---- Entries provided

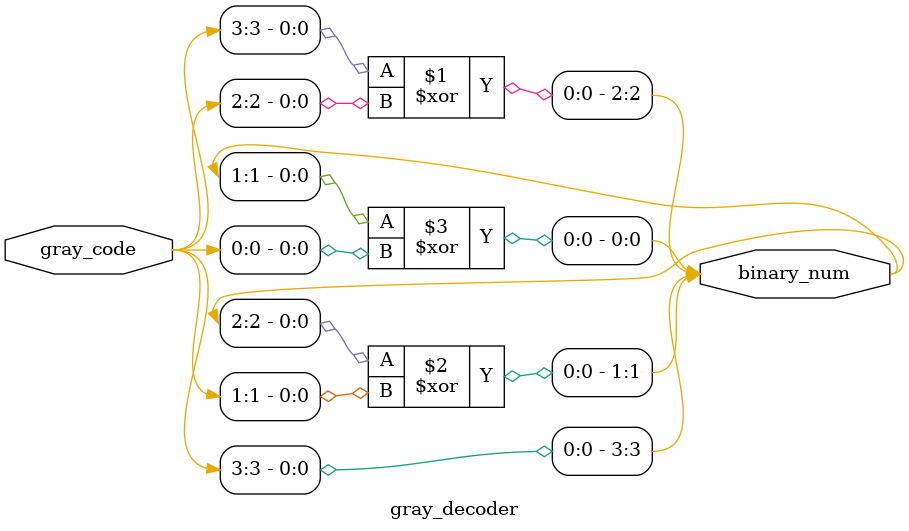
<source format=sv>

`timescale 1ns/1ps

module gray_decoder(input logic [3:0] gray_code, output logic [3:0] binary_num);

assign binary_num[3] = gray_code[3];
assign binary_num[2] = binary_num[3] ^ gray_code[2];
assign binary_num[1] = binary_num[2] ^ gray_code[1];
assign binary_num[0] = binary_num[1] ^ gray_code[0];

endmodule

</source>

--------

Transcribe exactly, and only, the lines that extend from the one containing "assign binary_num[0] = binary_num[1]" to the end of the records above, inclusive of both.

■ Result:
assign binary_num[0] = binary_num[1] ^ gray_code[0];

endmodule

</source>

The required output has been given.